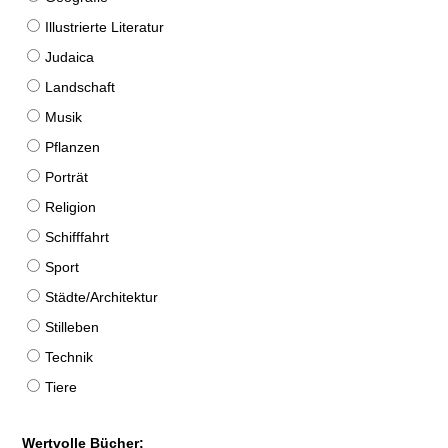
Illustrierte Literatur
Judaica
Landschaft
Musik
Pflanzen
Porträt
Religion
Schifffahrt
Sport
Städte/Architektur
Stilleben
Technik
Tiere
Wertvolle Bücher:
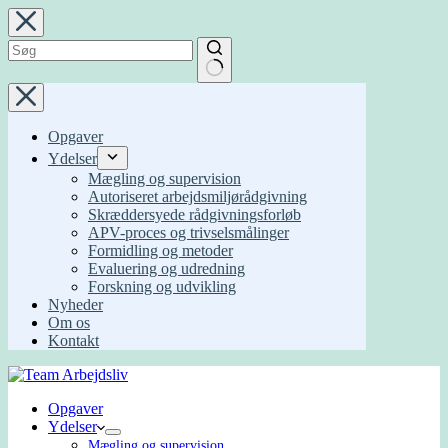
Fortsæt
til
indhold
Ingen
resultater
Opgaver
Ydelser
Mægling og supervision
Autoriseret arbejdsmiljørådgivning
Skræddersyede rådgivningsforløb
APV-proces og trivselsmålinger
Formidling og metoder
Evaluering og udredning
Forskning og udvikling
Nyheder
Om os
Kontakt
Opgaver
Ydelser
Mægling og supervision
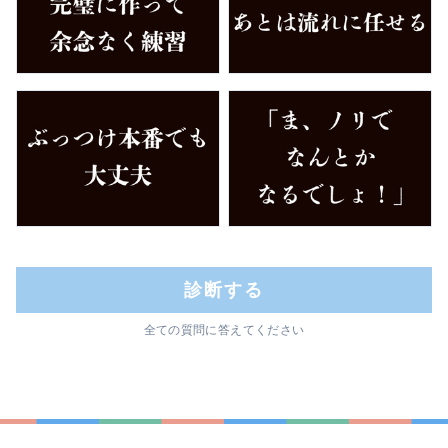
診断する
全ての質問に答えてください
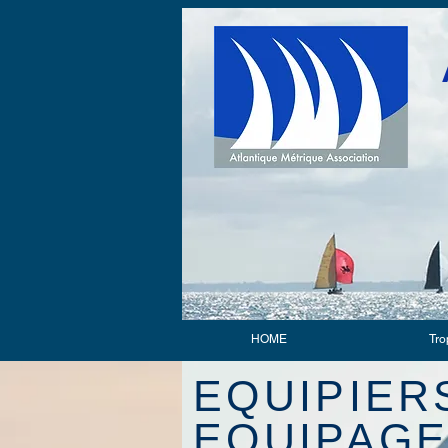
HOME
Tro
EQUIPIERS
EQUIPAG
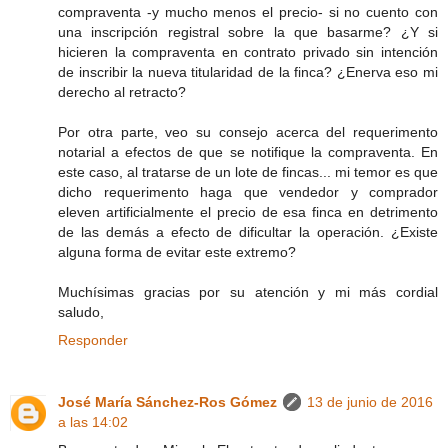
compraventa -y mucho menos el precio- si no cuento con
una inscripción registral sobre la que basarme? ¿Y si
hicieren la compraventa en contrato privado sin intención
de inscribir la nueva titularidad de la finca? ¿Enerva eso mi
derecho al retracto?
Por otra parte, veo su consejo acerca del requerimento
notarial a efectos de que se notifique la compraventa. En
este caso, al tratarse de un lote de fincas... mi temor es que
dicho requerimento haga que vendedor y comprador
eleven artificialmente el precio de esa finca en detrimento
de las demás a efecto de dificultar la operación. ¿Existe
alguna forma de evitar este extremo?
Muchísimas gracias por su atención y mi más cordial
saludo,
Responder
José María Sánchez-Ros Gómez
13 de junio de 2016
a las 14:02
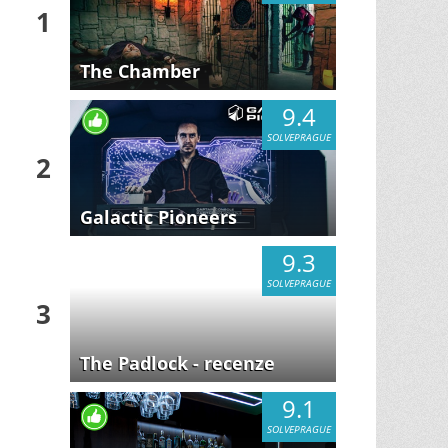
1
The Chamber
9.4
SOLVEPRAGUE
2
Galactic Pioneers
9.3
SOLVEPRAGUE
3
The Padlock - recenze
9.1
SOLVEPRAGUE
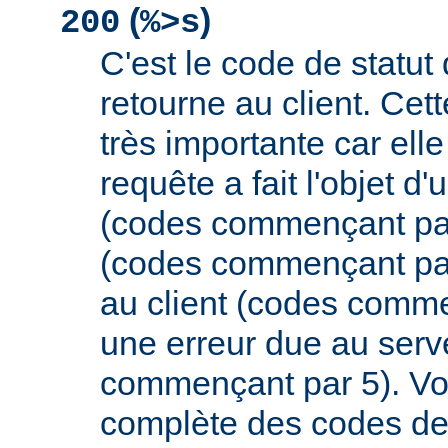
(
)
200
%>s
C'est le code de statut
retourne au client. Cett
très importante car elle
requête a fait l'objet d
(codes commençant par 
(codes commençant par
au client (codes comme
une erreur due au serv
commençant par 5). Vou
complète des codes de 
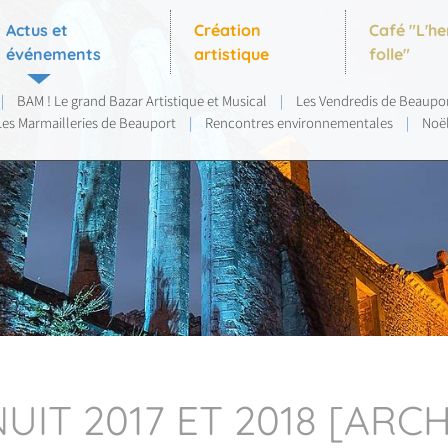
Actus et
Création
Café "L'h
événements
artistique
folle"
|
BAM ! Le grand Bazar Artistique et Musical
|
Les Vendredis de Beaupo
Les Marmailleries de Beauport
|
Rencontres environnementales
|
Noë
UIT 2017 ET 2018 [ARCH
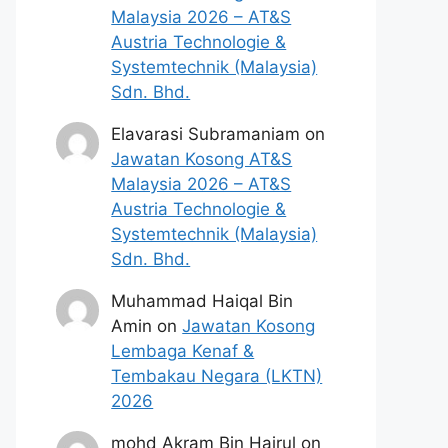
Malaysia 2026 – AT&S
Austria Technologie &
Systemtechnik (Malaysia)
Sdn. Bhd.
Elavarasi Subramaniam
on
Jawatan Kosong AT&S
Malaysia 2026 – AT&S
Austria Technologie &
Systemtechnik (Malaysia)
Sdn. Bhd.
Muhammad Haiqal Bin
Amin
on
Jawatan Kosong
Lembaga Kenaf &
Tembakau Negara (LKTN)
2026
mohd Akram Bin Hairul
on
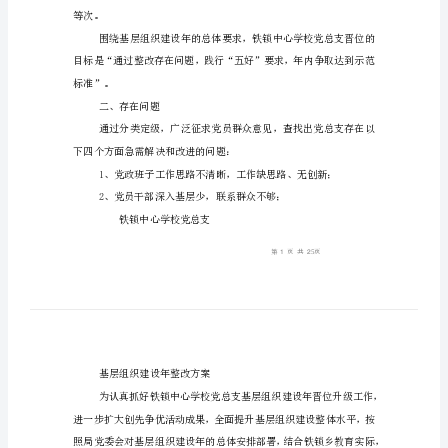
层
组
提出如下整改方案。
织
一、基本情况
建
设
年
整
改
方
等次。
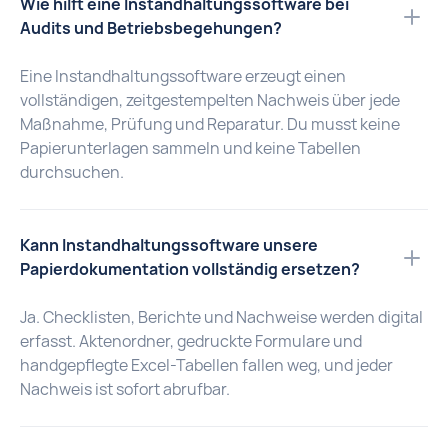
Wie hilft eine Instandhaltungssoftware bei
Audits und Betriebsbegehungen?
Eine Instandhaltungssoftware erzeugt einen
vollständigen, zeitgestempelten Nachweis über jede
Maßnahme, Prüfung und Reparatur. Du musst keine
Papierunterlagen sammeln und keine Tabellen
durchsuchen.
Kann Instandhaltungssoftware unsere
Papierdokumentation vollständig ersetzen?
Ja. Checklisten, Berichte und Nachweise werden digital
erfasst. Aktenordner, gedruckte Formulare und
handgepflegte Excel-Tabellen fallen weg, und jeder
Nachweis ist sofort abrufbar.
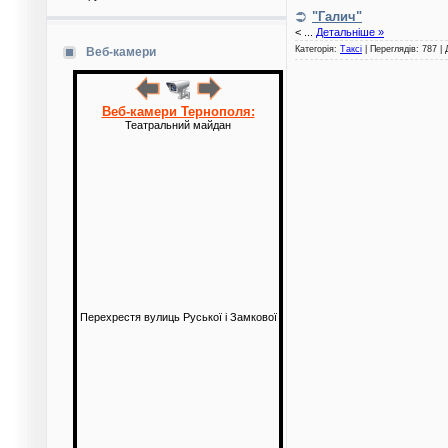
"Галич"
<
...
Детальніше »
Категорія:
Таксі
| Переглядів: 787 |
Веб-камери
Веб-камери Тернополя:
Театральний майдан
Перехрестя вулиць Руської і Замкової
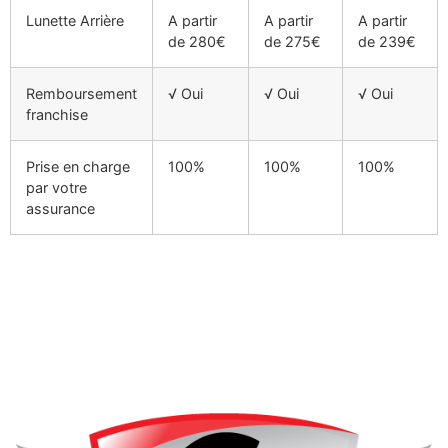
Lunette Arrière
A partir
A partir
A partir
de 280€
de 275€
de 239€
Remboursement
√ Oui
√ Oui
√ Oui
franchise
Prise en charge
100%
100%
100%
par votre
assurance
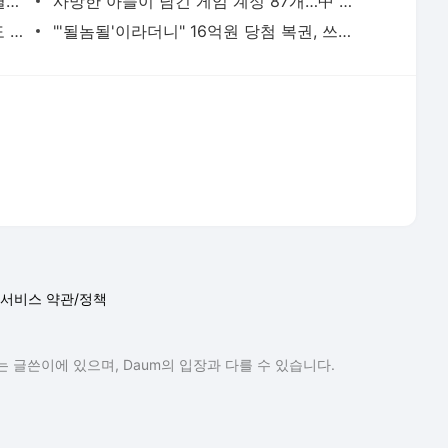
출렁이는 건 주가뿐…461만 삼전 주주, 결국 믿을 건 실적과 서사[이주의 관.종]
사망한 아들이 남긴 게임 계정 87개…中 법원 "상속 가능"
조회수 2580만 '바나나킥 아기'에 농심도 '심쿵'…키보다 큰 대형 바나나킥 전달
"'될놈될'이라더니" 16억원 당첨 복권, 쓰레기차 2시간 뒤져 찾은 사연
서비스 약관/정책
 글쓴이에 있으며, Daum의 입장과 다를 수 있습니다.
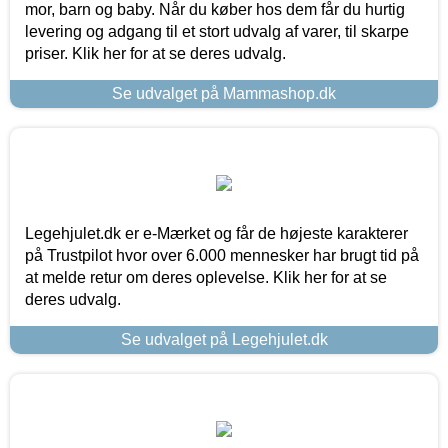
mor, barn og baby. Når du køber hos dem får du hurtig
levering og adgang til et stort udvalg af varer, til skarpe
priser. Klik her for at se deres udvalg.
Se udvalget på Mammashop.dk
Legehjulet.dk er e-Mærket og får de højeste karakterer
på Trustpilot hvor over 6.000 mennesker har brugt tid på
at melde retur om deres oplevelse. Klik her for at se
deres udvalg.
Se udvalget på Legehjulet.dk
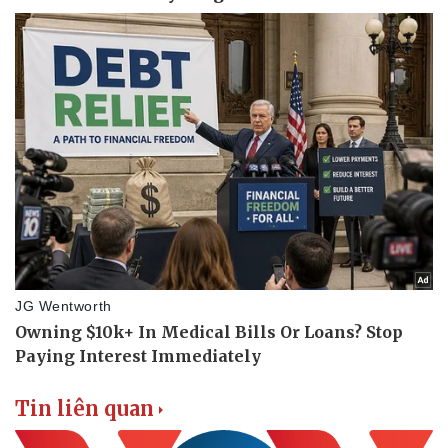
Tin liên quan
══════════════════════════════
- [What you will do]: Above are the entries; count how many of their lines contain the word "requerimento" and give only that number.

- [Written reply]: 2